MH: Are you planning on making an original album someday? If you're thinking about making a French omnibus someday, please don't hesitate to call me up. I also talked to Miki and Maki the other day, and they told me that Vartinna is going to be visiting Japan this June. If I remember correctly, Vartinna is one of your favorite bands, isn't it? I'm very excited to see that the European Celtic artists and acoustic bands visiting Japan are beginning to get more and more attention. I'll probably be going to see them too, so if you're going on the same day, maybe we can arrange to meet up somewhere. I'll mail you again if I get some information on any new good music.
Q: Finally, could you please send out a word to all the readers of this page (feel free to use this section to PR your future activities)?
MH: Thank you for inviting me to this interview today. And for those of you who stuck around to the very end, thank you very much for your time. I may have lost control of myself at the end there (laughs), but I hope you'll forgive me. Also, I would like to take this opportunity to introduce my latest work, "Gensousuikoden 2 Orrizonte" (product code : KMCA57, price : \3059). It's a wonderful album, so please give it a listen if you have the time.
Finally, I'd like to say how deeply I am in love with Mr. Mitsuda's attitude toward music. His straight-forwardness, his friendly spirit, and his honesty can really be felt from his songs. I really hope that Mr. Mitsuda will continue to be loved by all his fans and will continue to work hard to achieve his dreams. As a fan of his works, I too am looking forward to his future activities.
Thank you very much!
A truly amazing lady she is, Ms. Higashino. Leading the arduous life of a game music composer and going through all-nighters to write songs (and to think, you chose to take music over a man!... Normally, it would be the other way around). Personally, I'm really looking forward to your new album, "Gensousuikoden 2 Orrizonte". Listening to your sounds, I feel that you and Mitsuda have very similar tastes in music. I hope that you and Mitsuda will remain to be good friends for many years to come. And finally, a message to you from Mitsuda!
Yasunori Mitsuda: I'm very glad that I was able to see "another side of you" in this interview (laughs). When I first took a look at your schedule, I was amazed by the amount of work that you had in a single day, but what surprised me more was how much of your time was taken up by meetings and how little time you actually had to compose songs. Having to lead a dual life as a composer and a manager and still being able to come up with these cool sounds is truly a gift. I really respect you on that point (I don't think I'd be able to do such a thing. That's why I quit my job at SQUARE. hehe... just kidding).
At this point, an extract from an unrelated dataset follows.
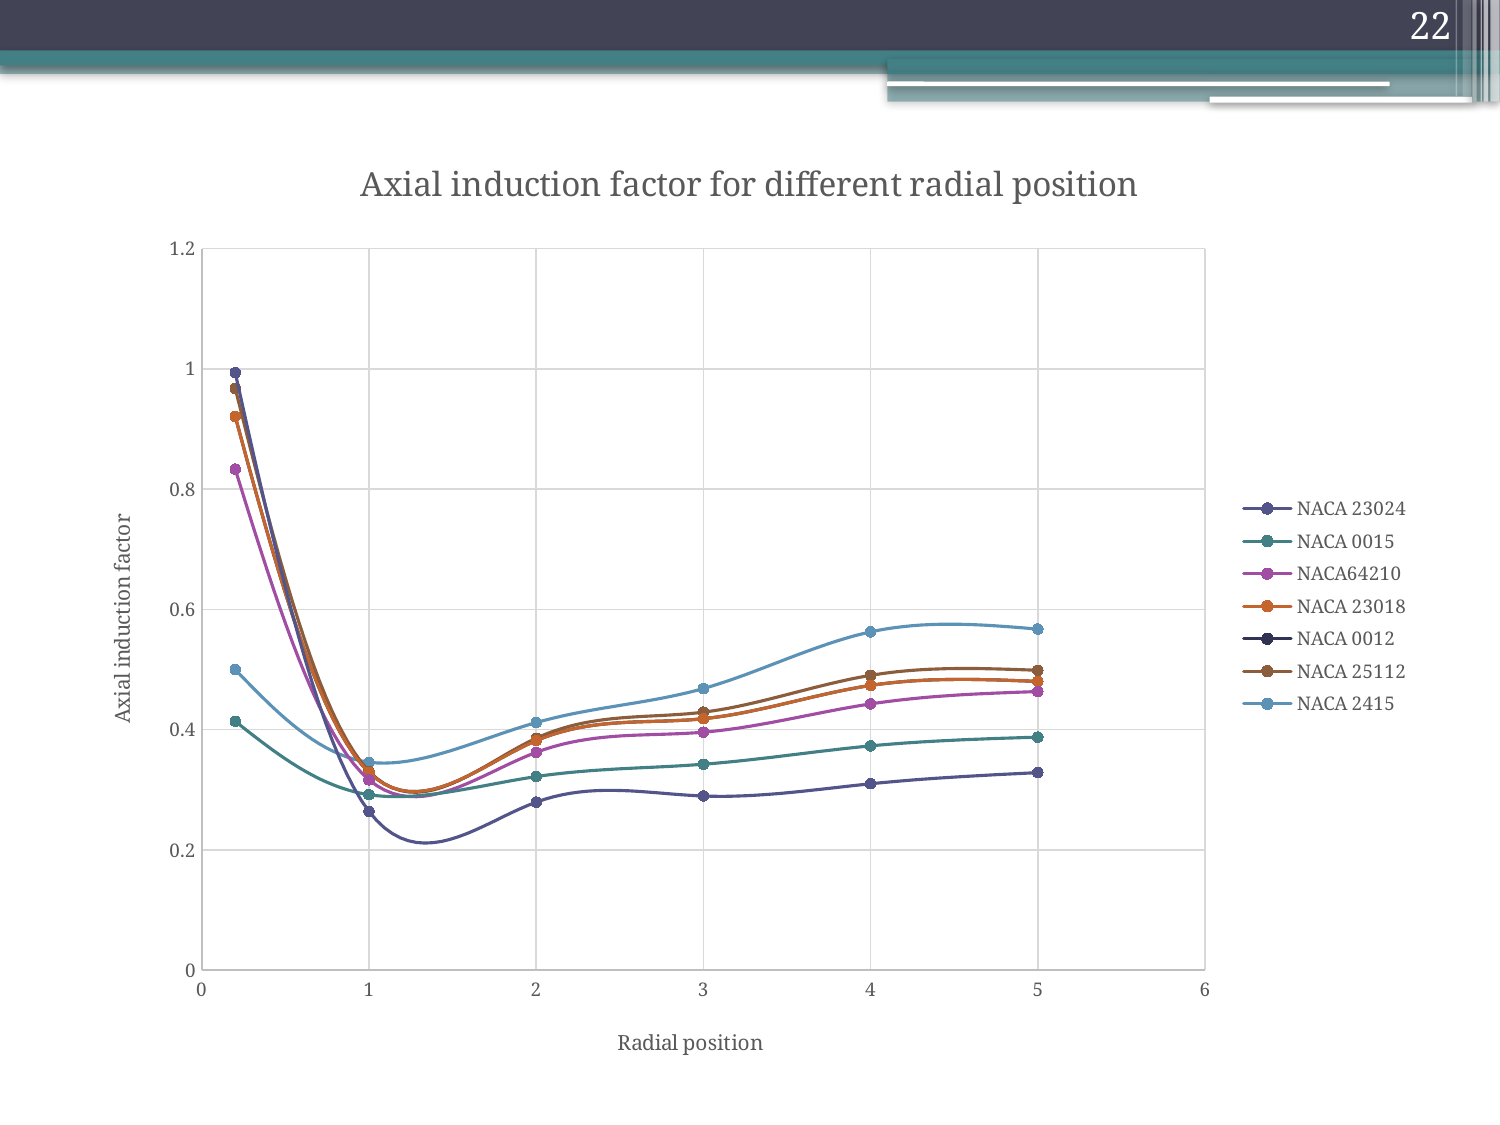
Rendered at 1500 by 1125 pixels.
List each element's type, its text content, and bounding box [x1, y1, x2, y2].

chart [74, 124, 1426, 1088]
slide_number 22 [1341, 0, 1466, 61]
Although this is totally off the topic, one little sidenote: Did you know that one of the reasons why Lunasa visited Japan this time was because of the "CREID"? It's true. When I went to Ireland to record that album, I stopped by a nearby pub with the album coordinator, and there in the pub was Lunasa, playing a live set. I spoke with the coordinator, saying how "these guys would probably be a big success if they ever came to Japan", and believe it or not, a few months later, this coordinator actually talked Lunasa into coming to Japan for a live tour! I'm glad to hear that you like their music too.
Sorry I got off the subject there... but anyway, I hope that we can continue to be good friends and also continue to share more information with each other. I'm looking forward to hearing more of that Higashino-sound so please let me know when you release your next album.
PS. Vartinna's live? I'm definitely going. Hope to see you there.